== Source text ==
Table 1 True/false positive/negative rates of the independent test set
Fig. 4
figure 4

ROC of independent test dataset

We therefore conclude that the chosen model fulfills the requirements in terms of prediction reliability. Through feature selection, we were able to identify information-rich features and the model allows the classification of system states and conditions. Thus, the hypothesis that information is contained in the data is confirmed. Furthermore, the network model generates low dimensional data streams which makes it particularly suitable for the subsequent sonification.

The results of our data analysis offered three starting points for sonification approaches:

  1. 1.

    Data of the identified most relevant features are directly mapped to a sonification model.

  2. 2.

    Data of the identified most relevant features are used as metadata to manipulate incoming audio signals of the monitored machines. Thus, relevant sonic information within these signals can be emphasized and conditioned.

  3. 3.

    The information on the confidence (error probability) of the model is used directly instead of thresholding this value to retrieve a classification. This provides a continuous data stream which is one-dimensional, meaningful and already normalized (Fig. 5).

Fig. 5
figure 5

Prediction of error probability P(n) over time within a 10-s segment of recordings for the different operation states

By reason of simplicity and efficiency, we chose the third of these starting points as data basis for our sonification model.

3.3 Design and application of auditory display

By the application of machine learning algorithms, a highly complex input situation (eight channels of audio data) could be simplified to a one-dimensional data stream giving evidence of the error probability of the monitored operations. Thus, the challenge to deliver easily accessible and distinct information that is frequently put on an auditory display could be enormously reduced. The error probability indices of the previous condition classification comprised a value range from 0.0 to 1.0 for each analysis frame (at about 12 frames per second). These incoming values were smoothed by a moving average window of 10 frames length. To distinguish between normal operation states and error conditions, we applied a threshold at 0.7 on the weighted data stream. Error probability values below that threshold were unambiguously considered as normal state operations, values above gradually indicated increased probabilities of errors.

As a proof-of-concept, we designed three sonification models utilizing rather diverse approaches based on the following metaphors: (i) heartbeat, (ii) soundscape, and (iii) music listening. Thereby, we considered five fundamental requirements:

  1. 1.

    In terms of an auditory augmented reality approach, the classification processes and the sonification processes are altogether realized in quasi real time.

  2. 2.

    Normal states are unobtrusively represented by continuous sonification [47] to affirm that everything is working alright.

  3. 3.

    Error conditions are clearly distinguishable without being considered as alarms.

  4. 4.

    Silence indicates a dropout of the complete system.

  5. 5.

    None of the represented states must acoustically hinder verbal communication (e.g., via radio).

The “heartbeat model” was chosen for its simplicity and its inherence to human activity. The characteristic double beat was generated by envelope shaped sinusoids. By default, the basic meter was set to 60 bpm and represented normal operation states reassuring a well-functioning system. As soon as the value stream of error probability indices exceeded the threshold, the meter started to fluctuate and speed up. Also, the volume of the heartbeats increased.
===
== Data section ==
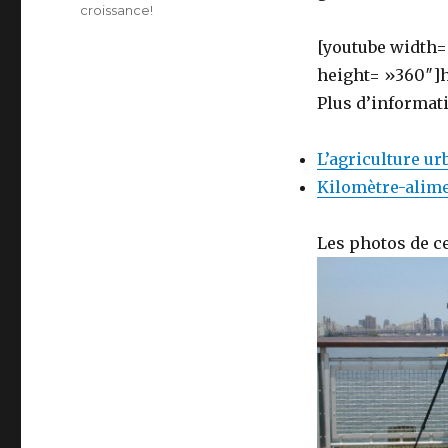
croissance!
[youtube width
height= »360″]h
Plus d’informati
L’agriculture ur
Kilomètre-alime
Les photos de ce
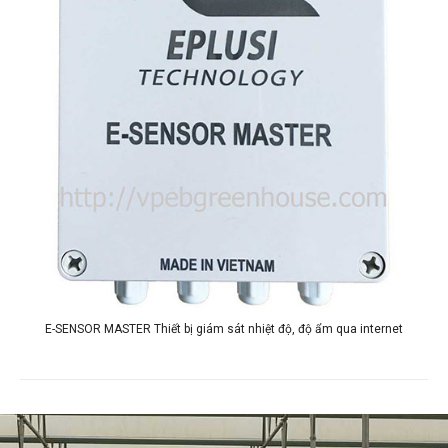
E-SENSOR MASTER Thiết bị giám sát nhiệt độ, độ ẩm qua internet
===
In the sonification text, at what value was the threshold set on the smoothed error probability stream to separate normal operation from error conditions?

Reply
0.7